- [WHAT IS EXPECTED]:
Your answer should be every line of the records that contains the word "linejoin".

- [SUPPLIED DATA]:
::::::::

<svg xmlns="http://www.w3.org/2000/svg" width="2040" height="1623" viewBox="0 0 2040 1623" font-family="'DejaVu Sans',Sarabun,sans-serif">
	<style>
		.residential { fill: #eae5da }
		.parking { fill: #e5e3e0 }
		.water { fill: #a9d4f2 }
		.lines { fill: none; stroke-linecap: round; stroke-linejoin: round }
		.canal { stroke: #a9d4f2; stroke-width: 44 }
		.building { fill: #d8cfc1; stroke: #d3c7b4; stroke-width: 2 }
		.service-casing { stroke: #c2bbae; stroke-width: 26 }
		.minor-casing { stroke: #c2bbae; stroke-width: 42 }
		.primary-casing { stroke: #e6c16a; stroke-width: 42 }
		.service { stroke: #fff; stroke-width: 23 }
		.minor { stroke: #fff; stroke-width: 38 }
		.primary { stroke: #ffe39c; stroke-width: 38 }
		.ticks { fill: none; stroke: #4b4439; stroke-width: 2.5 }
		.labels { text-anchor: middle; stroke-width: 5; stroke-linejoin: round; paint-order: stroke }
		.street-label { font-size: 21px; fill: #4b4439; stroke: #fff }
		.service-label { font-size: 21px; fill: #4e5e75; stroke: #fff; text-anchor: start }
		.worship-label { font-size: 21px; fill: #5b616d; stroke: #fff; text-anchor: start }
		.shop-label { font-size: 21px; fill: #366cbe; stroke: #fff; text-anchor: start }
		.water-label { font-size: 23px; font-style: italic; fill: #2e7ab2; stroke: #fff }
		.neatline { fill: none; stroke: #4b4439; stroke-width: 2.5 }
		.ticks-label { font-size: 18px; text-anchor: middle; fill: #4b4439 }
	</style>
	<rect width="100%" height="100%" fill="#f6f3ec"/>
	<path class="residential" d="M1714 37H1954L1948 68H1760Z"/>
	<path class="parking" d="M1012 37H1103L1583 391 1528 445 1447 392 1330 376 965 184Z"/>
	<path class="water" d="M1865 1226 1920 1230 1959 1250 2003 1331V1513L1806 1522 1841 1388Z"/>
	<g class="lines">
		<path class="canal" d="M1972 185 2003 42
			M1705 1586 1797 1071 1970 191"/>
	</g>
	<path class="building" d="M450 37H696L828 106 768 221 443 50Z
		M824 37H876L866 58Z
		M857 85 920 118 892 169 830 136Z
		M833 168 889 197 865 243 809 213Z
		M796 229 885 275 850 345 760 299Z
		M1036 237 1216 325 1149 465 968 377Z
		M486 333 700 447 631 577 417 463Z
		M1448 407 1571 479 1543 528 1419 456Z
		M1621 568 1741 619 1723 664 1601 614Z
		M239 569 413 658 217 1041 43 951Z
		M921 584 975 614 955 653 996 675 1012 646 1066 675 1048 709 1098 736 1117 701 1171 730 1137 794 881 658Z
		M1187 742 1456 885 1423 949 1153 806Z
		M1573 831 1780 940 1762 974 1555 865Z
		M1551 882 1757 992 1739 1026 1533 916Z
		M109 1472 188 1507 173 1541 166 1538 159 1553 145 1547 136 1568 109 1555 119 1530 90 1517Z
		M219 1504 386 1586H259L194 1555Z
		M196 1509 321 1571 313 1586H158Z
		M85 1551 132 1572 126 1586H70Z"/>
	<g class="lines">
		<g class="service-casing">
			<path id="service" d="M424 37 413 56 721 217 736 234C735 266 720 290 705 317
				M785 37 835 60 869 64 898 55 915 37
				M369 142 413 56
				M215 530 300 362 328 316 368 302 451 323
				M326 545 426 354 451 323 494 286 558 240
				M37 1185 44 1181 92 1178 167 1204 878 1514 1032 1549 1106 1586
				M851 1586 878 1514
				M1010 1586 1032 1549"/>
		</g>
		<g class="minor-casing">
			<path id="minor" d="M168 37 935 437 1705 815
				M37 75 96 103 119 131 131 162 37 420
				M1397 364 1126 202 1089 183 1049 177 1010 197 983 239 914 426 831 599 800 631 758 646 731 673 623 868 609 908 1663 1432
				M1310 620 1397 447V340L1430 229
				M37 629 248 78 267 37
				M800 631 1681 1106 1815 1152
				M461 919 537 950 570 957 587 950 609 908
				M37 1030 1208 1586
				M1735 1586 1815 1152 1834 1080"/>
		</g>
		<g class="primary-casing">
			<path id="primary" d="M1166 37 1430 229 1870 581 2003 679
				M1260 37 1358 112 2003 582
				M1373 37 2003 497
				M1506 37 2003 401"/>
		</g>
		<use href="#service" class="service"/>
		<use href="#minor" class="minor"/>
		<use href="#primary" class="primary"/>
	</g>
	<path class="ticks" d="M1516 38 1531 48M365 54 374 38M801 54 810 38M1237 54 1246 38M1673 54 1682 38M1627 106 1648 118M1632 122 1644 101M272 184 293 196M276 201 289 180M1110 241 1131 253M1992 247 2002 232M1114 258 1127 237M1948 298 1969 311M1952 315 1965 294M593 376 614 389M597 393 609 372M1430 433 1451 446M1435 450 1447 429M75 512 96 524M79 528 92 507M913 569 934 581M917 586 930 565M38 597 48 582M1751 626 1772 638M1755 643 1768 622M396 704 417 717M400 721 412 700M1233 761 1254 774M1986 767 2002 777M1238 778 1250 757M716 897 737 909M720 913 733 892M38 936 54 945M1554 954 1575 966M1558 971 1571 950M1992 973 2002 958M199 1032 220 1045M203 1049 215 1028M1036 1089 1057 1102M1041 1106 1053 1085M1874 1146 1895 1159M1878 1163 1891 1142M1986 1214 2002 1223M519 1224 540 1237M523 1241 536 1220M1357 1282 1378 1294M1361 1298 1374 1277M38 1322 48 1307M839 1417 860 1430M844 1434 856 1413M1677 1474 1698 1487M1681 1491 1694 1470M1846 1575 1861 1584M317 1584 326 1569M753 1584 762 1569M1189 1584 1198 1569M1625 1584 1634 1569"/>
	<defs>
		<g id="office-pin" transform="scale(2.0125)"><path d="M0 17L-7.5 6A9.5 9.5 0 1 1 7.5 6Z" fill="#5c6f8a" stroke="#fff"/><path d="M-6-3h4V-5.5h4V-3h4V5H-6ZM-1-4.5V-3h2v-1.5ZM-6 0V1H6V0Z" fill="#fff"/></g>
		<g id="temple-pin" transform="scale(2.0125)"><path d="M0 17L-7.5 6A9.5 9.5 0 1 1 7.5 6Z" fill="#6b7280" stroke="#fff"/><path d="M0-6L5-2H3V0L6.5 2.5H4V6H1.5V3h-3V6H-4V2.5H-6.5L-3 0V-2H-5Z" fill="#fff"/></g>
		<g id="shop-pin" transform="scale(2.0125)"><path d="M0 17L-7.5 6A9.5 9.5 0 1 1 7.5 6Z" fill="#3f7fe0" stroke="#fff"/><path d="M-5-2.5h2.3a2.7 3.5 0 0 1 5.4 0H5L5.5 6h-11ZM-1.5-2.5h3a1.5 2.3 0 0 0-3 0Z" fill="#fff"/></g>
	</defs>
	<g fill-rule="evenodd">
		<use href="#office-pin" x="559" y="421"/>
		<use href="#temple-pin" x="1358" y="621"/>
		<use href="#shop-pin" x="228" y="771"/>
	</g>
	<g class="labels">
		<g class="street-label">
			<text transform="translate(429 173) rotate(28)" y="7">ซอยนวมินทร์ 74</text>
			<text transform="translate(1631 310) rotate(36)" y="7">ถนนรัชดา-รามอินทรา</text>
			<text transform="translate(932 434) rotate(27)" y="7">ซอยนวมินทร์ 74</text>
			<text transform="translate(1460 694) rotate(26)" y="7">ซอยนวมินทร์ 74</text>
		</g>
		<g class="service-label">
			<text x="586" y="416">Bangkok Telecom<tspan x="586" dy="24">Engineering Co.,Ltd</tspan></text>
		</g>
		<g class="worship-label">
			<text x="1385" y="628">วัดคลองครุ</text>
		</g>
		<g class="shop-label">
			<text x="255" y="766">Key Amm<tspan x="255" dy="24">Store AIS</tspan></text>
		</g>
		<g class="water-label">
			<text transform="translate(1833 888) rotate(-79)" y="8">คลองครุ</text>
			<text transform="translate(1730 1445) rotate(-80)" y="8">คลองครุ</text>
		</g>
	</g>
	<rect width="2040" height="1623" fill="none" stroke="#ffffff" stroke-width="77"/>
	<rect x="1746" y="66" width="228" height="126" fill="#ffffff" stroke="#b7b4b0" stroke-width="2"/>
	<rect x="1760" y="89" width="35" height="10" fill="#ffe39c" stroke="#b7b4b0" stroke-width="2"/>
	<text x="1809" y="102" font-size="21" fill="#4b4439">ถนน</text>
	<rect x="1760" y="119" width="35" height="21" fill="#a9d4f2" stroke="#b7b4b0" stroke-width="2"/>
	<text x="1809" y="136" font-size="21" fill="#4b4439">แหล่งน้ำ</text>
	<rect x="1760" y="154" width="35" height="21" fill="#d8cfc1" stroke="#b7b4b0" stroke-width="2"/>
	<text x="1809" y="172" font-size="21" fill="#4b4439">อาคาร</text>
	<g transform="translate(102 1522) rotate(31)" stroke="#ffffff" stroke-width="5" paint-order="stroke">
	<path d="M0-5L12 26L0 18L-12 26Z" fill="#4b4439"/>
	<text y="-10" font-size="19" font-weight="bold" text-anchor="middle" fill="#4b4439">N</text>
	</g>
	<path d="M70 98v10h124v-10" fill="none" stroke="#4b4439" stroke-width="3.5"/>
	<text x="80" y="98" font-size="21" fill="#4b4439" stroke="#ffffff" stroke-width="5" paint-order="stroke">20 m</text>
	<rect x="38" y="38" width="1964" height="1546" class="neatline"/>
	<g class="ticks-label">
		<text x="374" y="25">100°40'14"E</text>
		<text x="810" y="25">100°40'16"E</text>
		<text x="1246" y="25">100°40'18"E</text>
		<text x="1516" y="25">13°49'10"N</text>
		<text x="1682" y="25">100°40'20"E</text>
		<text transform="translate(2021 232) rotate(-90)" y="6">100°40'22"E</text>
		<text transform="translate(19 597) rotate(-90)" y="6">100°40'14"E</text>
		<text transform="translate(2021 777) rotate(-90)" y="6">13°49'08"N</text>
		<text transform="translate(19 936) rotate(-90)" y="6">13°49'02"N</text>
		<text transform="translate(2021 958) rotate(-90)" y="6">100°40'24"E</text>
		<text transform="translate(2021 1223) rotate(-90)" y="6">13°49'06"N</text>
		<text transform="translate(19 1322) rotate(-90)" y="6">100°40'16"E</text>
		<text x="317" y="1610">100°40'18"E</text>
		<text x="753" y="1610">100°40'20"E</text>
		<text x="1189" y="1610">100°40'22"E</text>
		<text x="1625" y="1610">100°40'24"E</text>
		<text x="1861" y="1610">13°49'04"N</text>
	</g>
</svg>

::::::::

- [OUTPUT]:
		.lines { fill: none; stroke-linecap: round; stroke-linejoin: round }
		.labels { text-anchor: middle; stroke-width: 5; stroke-linejoin: round; paint-order: stroke }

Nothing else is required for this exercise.